**The problem**: From the entries below, give the number of lines where the word "that" occurs, and nothing else.

Records contained in a dataset
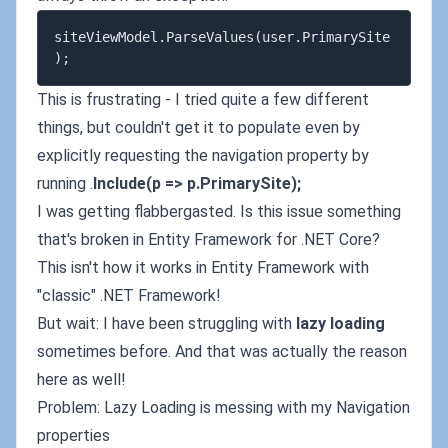
siteViewModel.ParseValues(user.PrimarySite
This is frustrating - I tried quite a few different
things, but couldn't get it to populate even by
explicitly requesting the navigation property by
running .
Include(p => p.PrimarySite);
I was getting flabbergasted. Is this issue something
that's broken in Entity Framework for .NET Core?
This isn't how it works in Entity Framework with
"classic" .NET Framework!
But wait: I have been struggling with
lazy loading
sometimes before. And that was actually the reason
here as well!
Problem: Lazy Loading is messing with my Navigation
properties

**Result of this task**: 2